───── Seçilen Metin ─────

Çevresinde yeşil alanı olmayan bir yerleşim yeri düşünebilir miyiz?
Yeşil alanlar, kent yaşamında çatısız, duvarsız evlerimizdir adeta. Burada yorgunluğumuzu atar, huzuru soluklarız, güzel zamanlar geçiririz. Kentlerdeki parkların sağlık ve sosyal yaşam açısından önemi büyüktür. Öncelikle, her yaştaki insana ve toplumun bütün kesimlerine hitap eder. Zengini, fakiri, genci, yaşlısı birdir parklar için. Çocuğunun elinden tutan ebeveynin ilk uğrak yeridir, kimi zaman aşkların doğduğu, kimi zaman yaşlıların sohbet mekanı, kimi zaman evsizlerin yuvası, hayvanların yaşam alanıdır. Kimseyi ayırmaz. Herkesi kendine davet eder, herkesle vakit geçirir.

─────

- _Alıştırmalar_
(1) Kent parkları hakkındaki metinden "Çevresinde yeşil alanı" ifadesiyle başlayıp "herkesle vakit geçirir." ifadesi de dahil olmak üzere o bölümü hiç değiştirmeden yazınız.
(2) Kent parkları hakkındaki metni iki cümleyle özetleyiniz.

───── Sağlanan Veriler ─────

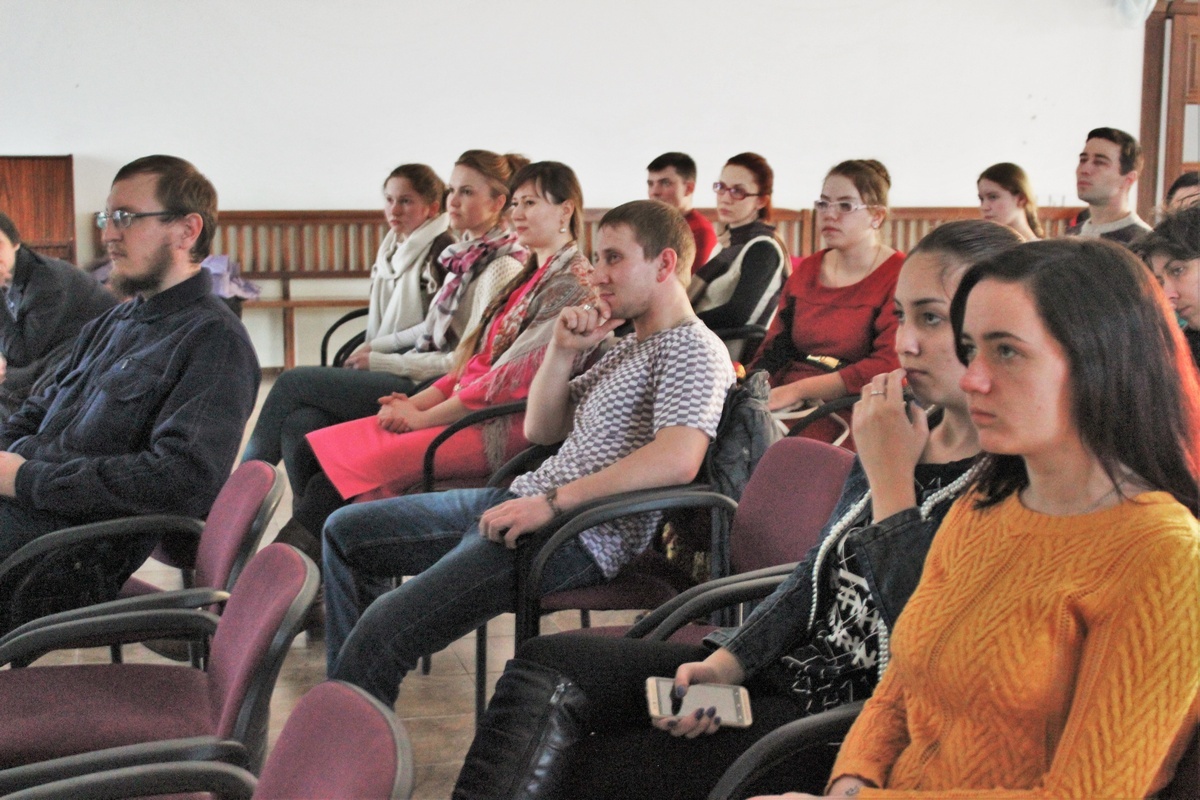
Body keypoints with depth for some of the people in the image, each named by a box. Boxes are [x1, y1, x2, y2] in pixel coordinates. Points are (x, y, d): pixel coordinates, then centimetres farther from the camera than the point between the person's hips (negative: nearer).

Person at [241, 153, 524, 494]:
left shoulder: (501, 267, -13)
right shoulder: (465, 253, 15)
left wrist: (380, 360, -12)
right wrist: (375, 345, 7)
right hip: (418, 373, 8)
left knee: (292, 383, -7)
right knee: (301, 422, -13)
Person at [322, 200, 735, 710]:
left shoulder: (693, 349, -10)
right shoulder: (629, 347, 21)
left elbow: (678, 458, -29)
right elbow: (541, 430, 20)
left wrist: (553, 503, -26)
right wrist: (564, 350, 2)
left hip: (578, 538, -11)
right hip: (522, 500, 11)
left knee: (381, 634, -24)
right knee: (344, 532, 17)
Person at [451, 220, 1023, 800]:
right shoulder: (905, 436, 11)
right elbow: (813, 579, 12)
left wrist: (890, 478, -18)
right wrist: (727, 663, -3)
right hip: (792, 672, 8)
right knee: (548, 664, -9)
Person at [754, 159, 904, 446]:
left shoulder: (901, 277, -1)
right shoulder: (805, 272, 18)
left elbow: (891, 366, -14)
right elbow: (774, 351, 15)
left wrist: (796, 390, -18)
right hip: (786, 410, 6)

─────
───── Sağlanan Veriler ─────

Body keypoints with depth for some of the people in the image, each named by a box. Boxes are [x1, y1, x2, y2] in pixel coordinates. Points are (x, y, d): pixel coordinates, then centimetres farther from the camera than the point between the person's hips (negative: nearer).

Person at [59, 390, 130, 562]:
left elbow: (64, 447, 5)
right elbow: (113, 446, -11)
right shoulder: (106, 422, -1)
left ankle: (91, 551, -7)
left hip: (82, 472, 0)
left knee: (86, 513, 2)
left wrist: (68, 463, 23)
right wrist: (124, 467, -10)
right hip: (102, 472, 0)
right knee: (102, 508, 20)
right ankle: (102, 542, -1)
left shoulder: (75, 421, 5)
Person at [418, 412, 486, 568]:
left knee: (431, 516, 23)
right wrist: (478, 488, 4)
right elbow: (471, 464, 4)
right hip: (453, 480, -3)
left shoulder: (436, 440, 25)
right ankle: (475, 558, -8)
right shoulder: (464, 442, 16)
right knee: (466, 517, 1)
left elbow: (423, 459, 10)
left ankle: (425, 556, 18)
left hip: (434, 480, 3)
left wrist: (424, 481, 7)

─────

- _Alıştırma Çözümleri_
(1)
Çevresinde yeşil alanı olmayan bir yerleşim yeri düşünebilir miyiz?
Yeşil alanlar, kent yaşamında çatısız, duvarsız evlerimizdir adeta. Burada yorgunluğumuzu atar, huzuru soluklarız, güzel zamanlar geçiririz. Kentlerdeki parkların sağlık ve sosyal yaşam açısından önemi büyüktür. Öncelikle, her yaştaki insana ve toplumun bütün kesimlerine hitap eder. Zengini, fakiri, genci, yaşlısı birdir parklar için. Çocuğunun elinden tutan ebeveynin ilk uğrak yeridir, kimi zaman aşkların doğduğu, kimi zaman yaşlıların sohbet mekanı, kimi zaman evsizlerin yuvası, hayvanların yaşam alanıdır. Kimseyi ayırmaz. Herkesi kendine davet eder, herkesle vakit geçirir.

(2) Yeşil alanlar kent yaşamında insanların yorgunluk attığı, huzur bulduğu ve güzel zaman geçirdiği çatısız, duvarsız evler gibidir. Sağlık ve sosyal yaşam açısından büyük önem taşıyan parklar kimseyi ayırmadan her yaştan insana ve toplumun bütün kesimlerine hitap eder; ebeveynlerden yaşlılara, evsizlerden hayvanlara kadar herkesi kendine davet eder.